_ABOUT THIS TASK:_ Your answer is the lines below, exactly, from the one that contains "εκείνου συνεπιβάτη τους, θα" through the one that contains "その手は、国境を越える", both included.

_Transcribed page contents:_
################

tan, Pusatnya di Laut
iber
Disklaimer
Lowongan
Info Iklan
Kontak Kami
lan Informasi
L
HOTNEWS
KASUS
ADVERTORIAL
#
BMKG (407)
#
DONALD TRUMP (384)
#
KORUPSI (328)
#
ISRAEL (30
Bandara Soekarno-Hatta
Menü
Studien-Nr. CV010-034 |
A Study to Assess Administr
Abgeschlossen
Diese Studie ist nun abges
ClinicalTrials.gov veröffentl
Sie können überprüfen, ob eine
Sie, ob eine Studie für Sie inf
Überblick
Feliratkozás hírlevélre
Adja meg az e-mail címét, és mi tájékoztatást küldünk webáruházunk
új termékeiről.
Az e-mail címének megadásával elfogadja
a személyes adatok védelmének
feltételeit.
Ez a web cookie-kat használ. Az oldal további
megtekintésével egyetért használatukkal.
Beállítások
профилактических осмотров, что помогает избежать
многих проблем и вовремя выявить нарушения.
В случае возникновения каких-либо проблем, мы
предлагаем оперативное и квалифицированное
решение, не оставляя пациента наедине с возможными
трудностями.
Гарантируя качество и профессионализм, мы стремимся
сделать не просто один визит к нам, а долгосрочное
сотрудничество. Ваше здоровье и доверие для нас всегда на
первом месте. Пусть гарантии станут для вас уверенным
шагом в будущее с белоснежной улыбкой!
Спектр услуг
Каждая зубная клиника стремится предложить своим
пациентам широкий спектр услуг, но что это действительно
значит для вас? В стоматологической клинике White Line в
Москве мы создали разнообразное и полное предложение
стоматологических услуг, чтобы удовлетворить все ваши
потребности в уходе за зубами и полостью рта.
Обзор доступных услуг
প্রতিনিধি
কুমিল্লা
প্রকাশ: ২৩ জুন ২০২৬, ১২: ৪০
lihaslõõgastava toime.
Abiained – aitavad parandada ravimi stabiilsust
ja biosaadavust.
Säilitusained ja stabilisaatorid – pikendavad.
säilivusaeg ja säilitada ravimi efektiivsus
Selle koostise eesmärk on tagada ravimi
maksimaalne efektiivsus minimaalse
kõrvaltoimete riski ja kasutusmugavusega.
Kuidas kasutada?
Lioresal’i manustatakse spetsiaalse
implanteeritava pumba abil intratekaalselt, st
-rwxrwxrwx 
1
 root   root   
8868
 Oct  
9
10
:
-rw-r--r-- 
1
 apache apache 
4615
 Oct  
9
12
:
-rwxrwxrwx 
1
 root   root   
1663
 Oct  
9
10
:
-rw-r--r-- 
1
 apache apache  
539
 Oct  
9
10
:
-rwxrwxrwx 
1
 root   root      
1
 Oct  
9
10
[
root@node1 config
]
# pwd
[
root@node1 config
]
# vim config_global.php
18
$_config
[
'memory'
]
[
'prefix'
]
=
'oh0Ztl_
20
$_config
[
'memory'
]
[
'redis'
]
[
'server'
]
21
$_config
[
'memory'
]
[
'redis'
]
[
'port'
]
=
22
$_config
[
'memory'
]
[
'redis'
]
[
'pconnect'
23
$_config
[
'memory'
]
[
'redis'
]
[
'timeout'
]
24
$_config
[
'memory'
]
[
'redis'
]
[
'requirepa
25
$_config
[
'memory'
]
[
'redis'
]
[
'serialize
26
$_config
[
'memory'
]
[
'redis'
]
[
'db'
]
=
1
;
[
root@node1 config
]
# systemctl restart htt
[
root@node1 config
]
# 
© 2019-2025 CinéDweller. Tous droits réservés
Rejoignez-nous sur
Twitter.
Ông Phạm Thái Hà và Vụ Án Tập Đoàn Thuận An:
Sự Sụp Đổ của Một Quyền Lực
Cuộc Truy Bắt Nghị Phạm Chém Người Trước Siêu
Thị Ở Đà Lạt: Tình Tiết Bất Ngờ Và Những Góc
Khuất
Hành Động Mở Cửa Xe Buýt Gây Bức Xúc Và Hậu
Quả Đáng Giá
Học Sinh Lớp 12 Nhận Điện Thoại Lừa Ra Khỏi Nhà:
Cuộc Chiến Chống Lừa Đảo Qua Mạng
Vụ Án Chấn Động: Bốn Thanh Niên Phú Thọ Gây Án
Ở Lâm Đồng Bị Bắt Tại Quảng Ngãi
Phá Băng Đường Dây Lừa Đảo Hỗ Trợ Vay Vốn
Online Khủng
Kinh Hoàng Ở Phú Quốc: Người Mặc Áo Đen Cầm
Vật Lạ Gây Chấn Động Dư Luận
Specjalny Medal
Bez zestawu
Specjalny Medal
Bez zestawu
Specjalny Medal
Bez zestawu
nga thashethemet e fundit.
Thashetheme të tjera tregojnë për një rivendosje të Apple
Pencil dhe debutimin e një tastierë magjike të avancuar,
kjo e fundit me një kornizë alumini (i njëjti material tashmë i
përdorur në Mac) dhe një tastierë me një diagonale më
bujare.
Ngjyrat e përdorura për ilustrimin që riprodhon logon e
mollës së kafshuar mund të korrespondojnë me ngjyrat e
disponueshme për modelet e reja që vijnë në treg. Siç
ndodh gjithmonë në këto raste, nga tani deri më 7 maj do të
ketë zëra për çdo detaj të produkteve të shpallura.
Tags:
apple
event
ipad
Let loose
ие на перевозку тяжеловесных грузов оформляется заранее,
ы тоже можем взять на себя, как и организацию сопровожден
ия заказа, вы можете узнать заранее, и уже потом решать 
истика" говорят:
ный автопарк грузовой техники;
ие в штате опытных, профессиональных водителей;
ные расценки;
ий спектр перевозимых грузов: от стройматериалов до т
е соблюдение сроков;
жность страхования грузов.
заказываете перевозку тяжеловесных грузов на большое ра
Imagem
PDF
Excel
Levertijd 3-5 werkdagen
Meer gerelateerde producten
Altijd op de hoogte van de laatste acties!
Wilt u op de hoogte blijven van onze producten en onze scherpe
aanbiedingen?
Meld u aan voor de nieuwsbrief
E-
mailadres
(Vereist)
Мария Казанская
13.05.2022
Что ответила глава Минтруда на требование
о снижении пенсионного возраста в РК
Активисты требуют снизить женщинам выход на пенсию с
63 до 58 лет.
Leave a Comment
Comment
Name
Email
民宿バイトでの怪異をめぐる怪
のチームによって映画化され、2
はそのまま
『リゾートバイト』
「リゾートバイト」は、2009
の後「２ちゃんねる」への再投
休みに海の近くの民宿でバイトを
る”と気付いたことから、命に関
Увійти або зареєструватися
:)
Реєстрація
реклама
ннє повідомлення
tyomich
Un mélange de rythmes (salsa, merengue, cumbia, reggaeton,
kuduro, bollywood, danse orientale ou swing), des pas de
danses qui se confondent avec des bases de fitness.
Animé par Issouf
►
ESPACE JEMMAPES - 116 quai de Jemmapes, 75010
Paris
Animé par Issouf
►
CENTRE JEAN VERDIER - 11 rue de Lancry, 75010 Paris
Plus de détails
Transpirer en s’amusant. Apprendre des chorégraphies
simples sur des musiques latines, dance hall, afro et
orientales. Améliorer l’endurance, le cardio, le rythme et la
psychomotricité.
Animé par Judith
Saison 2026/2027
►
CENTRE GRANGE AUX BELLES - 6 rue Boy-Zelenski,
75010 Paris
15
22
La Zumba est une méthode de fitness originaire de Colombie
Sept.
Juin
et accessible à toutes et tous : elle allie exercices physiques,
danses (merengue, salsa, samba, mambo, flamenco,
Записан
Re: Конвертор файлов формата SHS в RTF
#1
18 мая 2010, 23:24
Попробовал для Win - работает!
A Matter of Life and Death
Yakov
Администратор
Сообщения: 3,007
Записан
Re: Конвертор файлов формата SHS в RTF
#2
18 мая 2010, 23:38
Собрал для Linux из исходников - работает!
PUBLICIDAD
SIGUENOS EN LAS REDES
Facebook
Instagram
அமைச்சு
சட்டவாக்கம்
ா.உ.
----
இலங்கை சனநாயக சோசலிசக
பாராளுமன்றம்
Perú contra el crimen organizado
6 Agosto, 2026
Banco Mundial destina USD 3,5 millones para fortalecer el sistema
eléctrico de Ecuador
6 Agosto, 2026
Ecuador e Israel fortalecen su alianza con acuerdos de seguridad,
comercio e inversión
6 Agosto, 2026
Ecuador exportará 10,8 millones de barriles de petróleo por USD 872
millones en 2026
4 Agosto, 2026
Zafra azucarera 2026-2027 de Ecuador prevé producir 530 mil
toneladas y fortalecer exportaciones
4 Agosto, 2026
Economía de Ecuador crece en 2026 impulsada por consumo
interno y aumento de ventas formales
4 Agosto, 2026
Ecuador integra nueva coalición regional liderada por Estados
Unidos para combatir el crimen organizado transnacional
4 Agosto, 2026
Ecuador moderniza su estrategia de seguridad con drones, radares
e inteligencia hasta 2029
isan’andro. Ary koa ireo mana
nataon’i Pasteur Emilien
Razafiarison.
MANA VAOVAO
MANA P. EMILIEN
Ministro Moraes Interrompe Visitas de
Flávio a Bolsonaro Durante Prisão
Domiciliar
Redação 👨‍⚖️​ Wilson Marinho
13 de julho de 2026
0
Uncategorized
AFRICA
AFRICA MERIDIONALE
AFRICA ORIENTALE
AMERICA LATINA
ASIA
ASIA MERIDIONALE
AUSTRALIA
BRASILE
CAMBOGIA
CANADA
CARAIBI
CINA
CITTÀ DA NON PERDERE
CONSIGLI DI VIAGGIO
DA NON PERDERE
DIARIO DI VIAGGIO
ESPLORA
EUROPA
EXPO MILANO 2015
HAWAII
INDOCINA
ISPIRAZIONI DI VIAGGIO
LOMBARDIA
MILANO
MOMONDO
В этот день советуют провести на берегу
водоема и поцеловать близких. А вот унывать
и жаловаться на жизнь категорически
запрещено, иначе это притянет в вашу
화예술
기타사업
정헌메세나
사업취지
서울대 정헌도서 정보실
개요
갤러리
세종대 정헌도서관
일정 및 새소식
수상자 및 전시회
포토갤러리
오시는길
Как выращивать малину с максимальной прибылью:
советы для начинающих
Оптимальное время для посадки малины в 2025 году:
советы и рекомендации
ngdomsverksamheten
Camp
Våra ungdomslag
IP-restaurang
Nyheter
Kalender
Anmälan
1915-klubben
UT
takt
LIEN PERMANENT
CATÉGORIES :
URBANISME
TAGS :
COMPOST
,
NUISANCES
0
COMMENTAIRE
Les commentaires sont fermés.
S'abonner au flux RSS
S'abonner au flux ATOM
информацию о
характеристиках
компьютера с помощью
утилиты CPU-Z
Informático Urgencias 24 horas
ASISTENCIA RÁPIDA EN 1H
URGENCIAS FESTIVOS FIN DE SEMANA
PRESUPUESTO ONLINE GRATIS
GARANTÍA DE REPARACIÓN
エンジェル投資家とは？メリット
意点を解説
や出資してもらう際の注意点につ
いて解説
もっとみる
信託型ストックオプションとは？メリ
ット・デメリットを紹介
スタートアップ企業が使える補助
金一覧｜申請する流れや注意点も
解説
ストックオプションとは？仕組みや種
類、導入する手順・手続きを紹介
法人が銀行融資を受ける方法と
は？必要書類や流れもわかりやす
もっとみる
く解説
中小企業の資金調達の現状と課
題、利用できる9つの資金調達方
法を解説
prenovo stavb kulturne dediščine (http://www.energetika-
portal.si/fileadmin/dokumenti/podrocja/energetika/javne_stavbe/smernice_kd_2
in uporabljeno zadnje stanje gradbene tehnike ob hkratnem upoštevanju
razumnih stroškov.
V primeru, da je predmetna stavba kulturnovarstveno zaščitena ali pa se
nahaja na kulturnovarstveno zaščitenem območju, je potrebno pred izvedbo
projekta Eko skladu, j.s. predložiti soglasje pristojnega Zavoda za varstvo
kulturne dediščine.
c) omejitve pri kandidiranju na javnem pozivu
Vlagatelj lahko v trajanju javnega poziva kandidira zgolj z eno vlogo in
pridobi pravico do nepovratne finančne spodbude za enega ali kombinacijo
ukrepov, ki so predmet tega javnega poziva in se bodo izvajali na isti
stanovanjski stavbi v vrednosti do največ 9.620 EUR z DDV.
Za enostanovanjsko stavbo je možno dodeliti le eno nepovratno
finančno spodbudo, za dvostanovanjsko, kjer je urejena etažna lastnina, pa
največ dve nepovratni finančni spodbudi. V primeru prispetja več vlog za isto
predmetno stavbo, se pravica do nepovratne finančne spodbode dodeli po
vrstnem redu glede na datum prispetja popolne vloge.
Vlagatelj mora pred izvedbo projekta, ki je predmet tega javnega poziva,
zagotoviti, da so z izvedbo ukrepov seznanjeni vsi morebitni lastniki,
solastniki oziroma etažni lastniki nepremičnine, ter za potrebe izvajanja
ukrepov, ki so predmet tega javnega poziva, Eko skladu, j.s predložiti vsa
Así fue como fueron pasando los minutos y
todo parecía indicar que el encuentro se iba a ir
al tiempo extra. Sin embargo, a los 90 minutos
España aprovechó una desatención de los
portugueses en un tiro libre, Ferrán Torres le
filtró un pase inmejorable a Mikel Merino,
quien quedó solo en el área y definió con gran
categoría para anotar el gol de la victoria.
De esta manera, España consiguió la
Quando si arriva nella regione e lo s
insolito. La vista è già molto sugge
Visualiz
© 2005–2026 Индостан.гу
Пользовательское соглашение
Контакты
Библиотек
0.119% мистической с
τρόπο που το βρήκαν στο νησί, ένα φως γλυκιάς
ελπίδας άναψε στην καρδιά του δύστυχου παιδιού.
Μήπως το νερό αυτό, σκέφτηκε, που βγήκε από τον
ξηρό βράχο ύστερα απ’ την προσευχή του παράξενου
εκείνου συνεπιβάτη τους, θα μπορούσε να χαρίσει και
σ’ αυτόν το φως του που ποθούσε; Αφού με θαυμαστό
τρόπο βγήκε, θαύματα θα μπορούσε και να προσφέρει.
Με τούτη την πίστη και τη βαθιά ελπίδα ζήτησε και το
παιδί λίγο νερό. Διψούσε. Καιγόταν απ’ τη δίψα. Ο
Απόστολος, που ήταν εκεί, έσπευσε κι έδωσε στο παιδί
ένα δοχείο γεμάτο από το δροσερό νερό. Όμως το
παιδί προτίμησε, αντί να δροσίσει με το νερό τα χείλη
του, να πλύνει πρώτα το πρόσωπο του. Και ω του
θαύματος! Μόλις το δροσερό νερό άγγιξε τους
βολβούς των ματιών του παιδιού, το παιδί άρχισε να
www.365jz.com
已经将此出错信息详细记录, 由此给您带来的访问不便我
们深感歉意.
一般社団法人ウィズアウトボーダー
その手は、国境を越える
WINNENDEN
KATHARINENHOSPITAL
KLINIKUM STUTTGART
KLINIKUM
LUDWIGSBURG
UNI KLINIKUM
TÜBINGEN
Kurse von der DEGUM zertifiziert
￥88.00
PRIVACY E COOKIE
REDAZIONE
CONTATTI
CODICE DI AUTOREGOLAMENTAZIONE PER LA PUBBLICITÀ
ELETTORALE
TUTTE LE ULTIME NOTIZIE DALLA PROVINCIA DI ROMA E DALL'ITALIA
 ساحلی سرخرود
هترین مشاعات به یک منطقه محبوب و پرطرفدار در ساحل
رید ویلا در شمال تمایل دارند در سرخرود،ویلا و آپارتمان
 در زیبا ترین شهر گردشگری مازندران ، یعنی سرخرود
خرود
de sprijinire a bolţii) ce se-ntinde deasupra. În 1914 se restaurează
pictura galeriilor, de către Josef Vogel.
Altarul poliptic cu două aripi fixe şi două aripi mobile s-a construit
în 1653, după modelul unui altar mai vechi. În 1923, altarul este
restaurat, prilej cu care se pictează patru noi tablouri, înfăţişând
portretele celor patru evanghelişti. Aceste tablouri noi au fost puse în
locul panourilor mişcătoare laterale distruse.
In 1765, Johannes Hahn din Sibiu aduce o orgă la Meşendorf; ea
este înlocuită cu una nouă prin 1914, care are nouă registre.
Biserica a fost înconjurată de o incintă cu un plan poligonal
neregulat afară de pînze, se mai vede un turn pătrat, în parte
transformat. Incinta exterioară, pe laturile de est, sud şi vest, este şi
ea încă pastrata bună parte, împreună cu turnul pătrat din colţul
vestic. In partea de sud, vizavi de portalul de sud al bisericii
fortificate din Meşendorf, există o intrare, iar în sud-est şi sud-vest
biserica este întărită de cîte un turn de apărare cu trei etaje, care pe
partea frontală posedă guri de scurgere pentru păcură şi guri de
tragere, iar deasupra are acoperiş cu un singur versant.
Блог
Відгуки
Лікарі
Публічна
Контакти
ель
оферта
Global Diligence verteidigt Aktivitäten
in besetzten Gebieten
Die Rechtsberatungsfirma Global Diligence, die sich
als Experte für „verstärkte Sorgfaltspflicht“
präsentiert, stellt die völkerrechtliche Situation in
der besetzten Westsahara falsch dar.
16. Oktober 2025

################

_RESULT BELOW:_
εκείνου συνεπιβάτη τους, θα μπορούσε να χαρίσει και
σ’ αυτόν το φως του που ποθούσε; Αφού με θαυμαστό
τρόπο βγήκε, θαύματα θα μπορούσε και να προσφέρει.
Με τούτη την πίστη και τη βαθιά ελπίδα ζήτησε και το
παιδί λίγο νερό. Διψούσε. Καιγόταν απ’ τη δίψα. Ο
Απόστολος, που ήταν εκεί, έσπευσε κι έδωσε στο παιδί
ένα δοχείο γεμάτο από το δροσερό νερό. Όμως το
παιδί προτίμησε, αντί να δροσίσει με το νερό τα χείλη
του, να πλύνει πρώτα το πρόσωπο του. Και ω του
θαύματος! Μόλις το δροσερό νερό άγγιξε τους
βολβούς των ματιών του παιδιού, το παιδί άρχισε να
www.365jz.com
已经将此出错信息详细记录, 由此给您带来的访问不便我
们深感歉意.
一般社団法人ウィズアウトボーダー
その手は、国境を越える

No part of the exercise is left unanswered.